IT trends report shows new technology adoption is crucial to business success

By John O'Hanlon

A new report, IT Trends Report 2015: Business at the Speed of IT, from IT performance management software specialist Solar Winds demonstrates the significance of IT and IT’s ability to successfully adopt and implement new technology that drives business success. It also highlights the need to empower IT to overcome the challenge of delivering on the promise of these technologies and potential business impact in today’s increasingly hybrid environments. While 96 percent of IT professionals surveyed said adopting significant new technologies is important, many cited barriers to successful adoption that have resulted in achieving mixed results, such as budget (77 percent) and shortage of personnel (44 percent)—two key areas they also identified as top needs to feel more empowered.

“These findings highlight the vital role that IT and technology now play for today’s businesses. Businesses can only progress and perform as quickly as IT enables them to—it’s business at the speed of IT,” said Suaad Sait, executive vice president, products and markets, SolarWinds. “Empowering IT—especially to successfully adopt and implement new technologies quickly—should be a top priority for every organisation. This will become more important as we move further into the hybrid cloud era. The Cloud offers tremendous opportunity to streamline business and reduce costs, yet, as the study finds, three out of five organisations have migrated less than 25 percent of their infrastructure and about one in ten have not migrated anything. IT must be given the resources they need to make this transition. Otherwise their businesses may suffer.”

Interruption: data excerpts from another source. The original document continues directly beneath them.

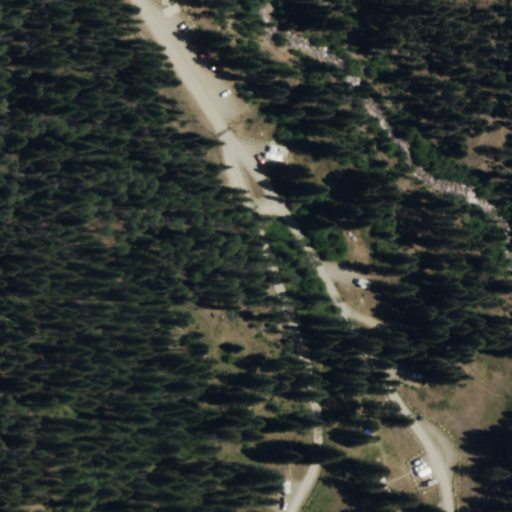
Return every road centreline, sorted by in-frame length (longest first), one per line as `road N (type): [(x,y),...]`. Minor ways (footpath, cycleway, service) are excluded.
road 1 (residential): [(252,159),(229,139),(314,387),(318,460),(290,511),(433,453),(252,159)]
road 2 (residential): [(229,139),(139,0)]
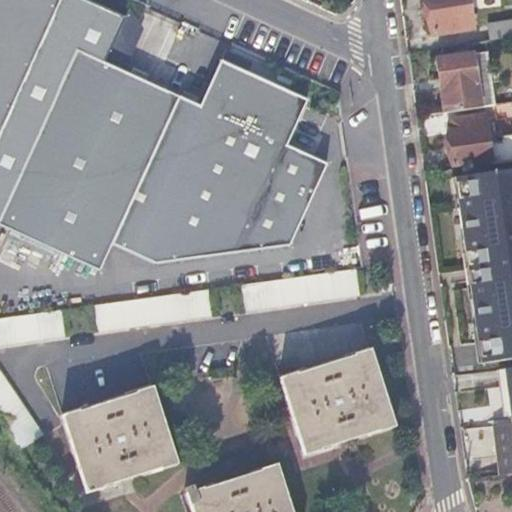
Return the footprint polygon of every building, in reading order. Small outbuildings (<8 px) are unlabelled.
[(123,21),(73,0),(0,0),(0,225),(97,270),(109,243),(155,266),(290,246),(327,164),(286,146),(307,100),(220,60),(199,106),(104,61),(123,21)] [(467,0),(426,0),(431,36),(472,30),(467,0)] [(511,24),(488,28),(490,44),(511,40),(511,24)] [(489,53),(473,55),(481,109),(497,107),(489,53)] [(473,55),(435,61),(443,115),(481,109),(473,55)] [(202,97),(207,83),(171,69),(166,83),(202,97)] [(457,132),(446,133),(451,167),(511,158),(511,138),(488,142),(485,118),(455,122),(457,132)] [(297,141),(317,148),(322,135),(301,128),(297,141)] [(511,172),(455,180),(479,367),(511,361),(511,172)] [(354,270),(241,286),(244,310),(357,295),(354,270)] [(207,291),(92,308),(95,332),(210,315),(207,291)] [(52,313),(0,320),(0,345),(62,337),(59,312),(52,313)] [(370,351),(279,379),(304,456),(394,427),(370,351)] [(483,382),(488,419),(511,417),(511,425),(511,424),(511,368),(505,370),(506,379),(483,382)] [(0,376),(0,421),(19,448),(40,434),(0,376)] [(154,388),(65,416),(90,493),(179,466),(154,388)] [(511,424),(511,425),(496,427),(503,477),(511,475),(511,424)] [(291,511),(276,465),(188,492),(194,511),(291,511)]
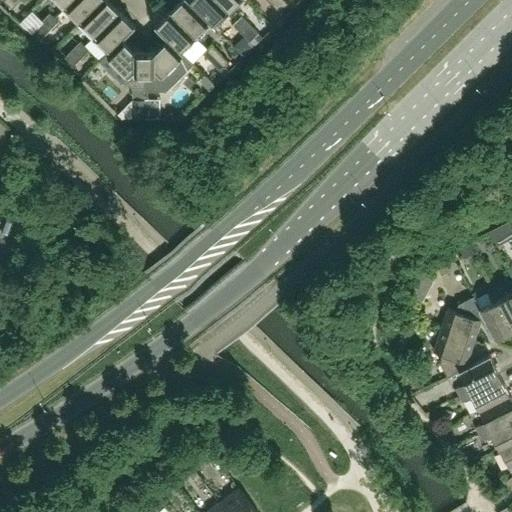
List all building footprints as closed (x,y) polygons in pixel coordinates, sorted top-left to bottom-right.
[(3,0),(12,9),(21,0),(20,0),(3,0)] [(54,0),(63,8),(70,0),(54,0)] [(77,23),(100,0),(70,0),(63,8),(77,23)] [(92,38),(120,10),(109,0),(100,0),(77,23),(92,38)] [(212,24),(188,0),(179,0),(169,10),(197,38),(211,24),(212,24)] [(230,13),(217,0),(188,0),(212,24),(211,24),(215,28),(230,13)] [(242,0),(217,0),(230,13),(242,0)] [(288,3),(284,0),(273,0),(271,3),(279,12),(288,3)] [(107,53),(122,37),(122,38),(135,25),(120,10),(92,38),(107,53)] [(197,38),(169,10),(154,25),(167,38),(167,37),(182,53),(197,38)] [(50,12),(41,21),(50,30),(58,21),(50,12)] [(233,24),(241,32),(250,24),(242,15),(233,24)] [(41,38),(50,30),(41,21),(33,29),(41,38)] [(259,32),(250,24),(241,32),(250,41),(259,32)] [(129,75),(134,71),(145,71),(145,49),(134,49),(122,38),(122,37),(107,53),(98,62),(120,84),(129,75)] [(160,75),(182,53),(167,37),(167,38),(155,49),(145,49),(145,71),(155,71),(160,75)] [(81,41),(72,49),(81,58),(89,49),(81,41)] [(204,53),(212,62),(221,53),(212,45),(204,53)] [(72,66),(81,58),(72,49),(64,58),(72,66)] [(229,62),(221,53),(212,62),(221,70),(229,62)] [(133,99),(145,99),(145,87),(133,87),(133,99)] [(145,99),(145,119),(160,119),(160,99),(157,99),(145,99)] [(469,241),(458,247),(464,258),(475,253),(469,241)] [(449,270),(444,259),(436,263),(441,274),(449,270)] [(429,289),(433,281),(423,276),(419,284),(429,289)] [(511,290),(506,293),(501,284),(494,287),(511,322),(511,290)] [(511,329),(511,322),(494,287),(487,291),(492,300),(480,307),(485,316),(484,317),(494,338),(511,329)] [(481,318),(484,317),(485,316),(480,307),(474,295),(459,303),(456,310),(448,307),(441,329),(474,340),(481,318)] [(467,362),(474,340),(441,329),(434,351),(442,354),(440,361),(448,376),(459,370),(469,365),(468,364),(467,362)] [(500,374),(490,353),(468,364),(469,365),(459,370),(466,383),(456,388),(459,394),(500,374)] [(423,381),(419,373),(409,378),(413,386),(423,381)] [(479,409),(510,393),(500,374),(459,394),(463,401),(473,396),(479,409)] [(511,416),(511,397),(510,393),(479,409),(485,421),(476,426),(479,433),(511,416)] [(499,447),(511,440),(511,416),(479,433),(483,440),(492,435),(499,447)] [(511,465),(511,440),(499,447),(509,467),(511,465)] [(511,485),(511,476),(501,482),(505,489),(511,485)] [(257,511),(238,487),(220,501),(227,511),(257,511)] [(165,489),(158,494),(163,501),(170,496),(165,489)] [(148,499),(138,507),(141,511),(149,511),(155,508),(148,499)] [(227,511),(220,501),(205,511),(227,511)]
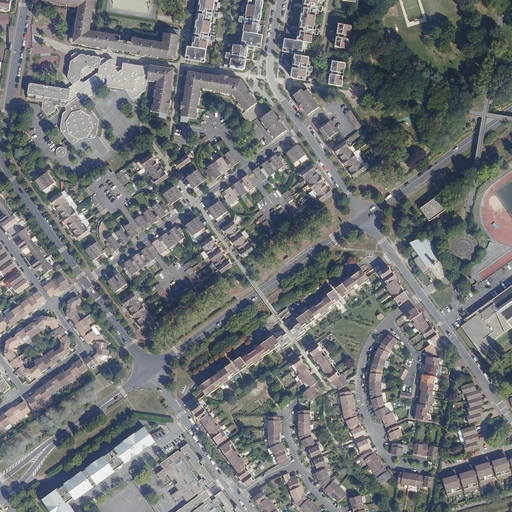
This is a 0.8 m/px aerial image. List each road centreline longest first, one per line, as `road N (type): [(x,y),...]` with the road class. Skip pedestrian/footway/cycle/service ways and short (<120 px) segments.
road 1 (secondary): [(366,216),(149,371)]
road 2 (residential): [(301,127),(85,282)]
road 3 (residential): [(366,216),(511,420)]
road 4 (secondary): [(149,371),(0,480)]
road 5 (secondary): [(511,111),(366,216)]
road 6 (residential): [(149,371),(250,511)]
road 7 (residential): [(279,0),(269,75),(301,127)]
road 8 (residential): [(24,390),(84,349),(53,304)]
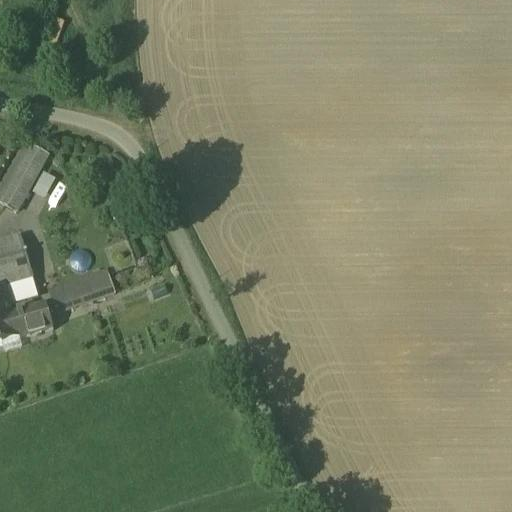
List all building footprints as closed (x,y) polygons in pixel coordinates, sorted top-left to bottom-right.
[(36,150),(3,208),(17,216),(50,158),(36,150)] [(22,240),(0,246),(0,291),(34,282),(22,240)] [(109,273),(51,293),(59,316),(117,296),(109,273)] [(7,293),(0,295),(0,346),(5,345),(4,341),(18,337),(20,336),(15,317),(7,293)] [(47,307),(15,317),(20,336),(18,337),(20,343),(55,332),(47,307)]
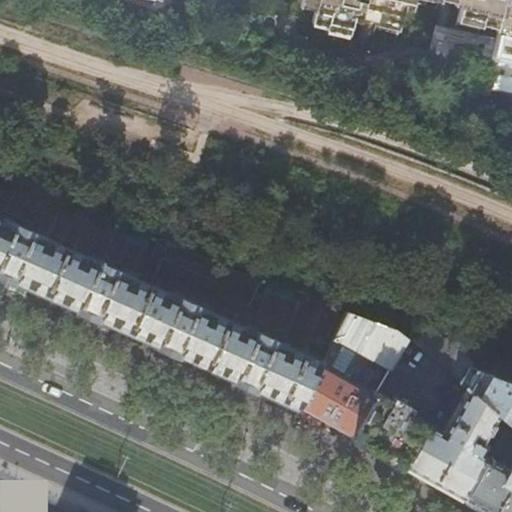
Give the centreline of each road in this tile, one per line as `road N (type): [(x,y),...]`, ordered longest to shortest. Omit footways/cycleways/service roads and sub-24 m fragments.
road 1 (primary): [(312,511),(0,362)]
road 2 (primary): [(0,441),(152,511)]
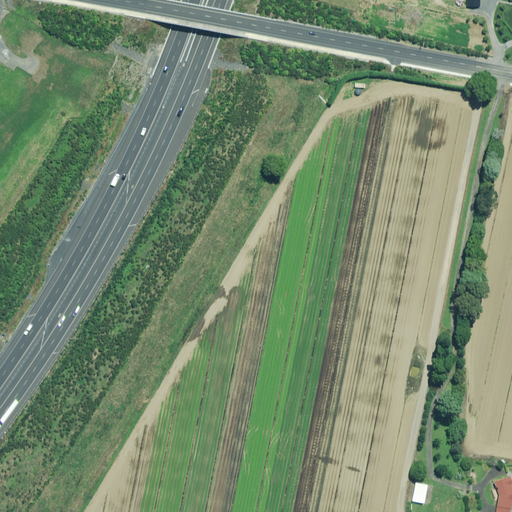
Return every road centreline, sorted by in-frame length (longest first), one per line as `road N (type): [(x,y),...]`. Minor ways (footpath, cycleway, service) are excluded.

OK, what exactly do businesses face if they are not up to speed with new technology adoption, I asked Suaad. "Firstly, the speed and performance of your applications becomes an issue. This can be an on-premise application or a hosted app or one in the cloud, which causes end-users to complain. As a result, 'slow is the new down' – and the hunt begins for what is causing poor performance. It could be the network, the system, the database, storage array or the application itself. When performance becomes a problem, businesses can unfortunately loose customers, or experience problems when gaining a new one. Businesses should ask: 'Can we afford not to respond?'

"Secondly, if your competitors are adopting technology faster than you and their business is moving faster, you can lose out. Better integration of systems increases the efficiency of the business, and is more effective than phone calls and manual processes.

"Thirdly, in this day and age, there are lots of compliance standards that you have to follow for IT environments which must be adhered to, or else risk breaking the law. Moving to implement the compliance tech quickly is key."

Finally, he says, time is money for business. "If you need five servers, two databases, and you need them now, you can buy all the hardware for it, which could take weeks, or you can use your credit card and be up and running with what you need in five minutes.

Among the key findings of the survey are:

- Nearly all (96 percent) of IT professionals who responded to the survey indicated that adopting significant new technologies is at least somewhat important to their organisation’s long-term success; of those, 42 percent said it is important and another 20 percent said it is extremely important

- Budget limitations ranked as the top barrier to adopting those significant new technologies, followed by inability to convince decision makers of the need and/or benefit and concerns around disrupting business/end user performance, respectively

- While 63 percent of survey-takers indicated they view their organisations’ CIO as an enabler in adopting significant new technologies, more than one-quarter said their CIO is either a barrier or uninvolved

Without empowering IT to effectively overcome these barriers, organisations struggle to achieve expected results from technology adoption within anticipated timeframes, and to ensure overall business-critical technology performance.

- More than half of IT professionals surveyed said it took longer than anticipated—24 percent said much longer—for the last significant new technology their organisation adopted to start impacting business and/or end-user efficiency

- Less than half of the survey-takers said their organisations’ last adoption of a significant new technology achieved expected return on investment within the projected timeframe; while more than one-third said it took longer than expected—13 percent of those said it took much longer

- Nearly 90 percent of respondents said their organisations’ end-users were negatively affected by a performance or availability issue with business-critical technology in the past twelve months; nearly a quarter of those reported that such issues occurred six times or more

To better empower IT to overcome these barriers and drive the success of their businesses through technology adoption, organisations must first provide IT with more resources, better training and development and greater autonomy.

- More than 40 percent of survey-takers said more resources, such as budget, personnel and time, ranked as their number one need to feel more empowered

- Stronger CIO support when liaising with other business leaders (31 percent), more or better strategic counsel and guidance from the CIO (29 percent), more or better training and development (26 percent), greater IT department autonomy (26 percent) rounded out the list of IT’s top five needs ranked number one by IT professionals surveyed.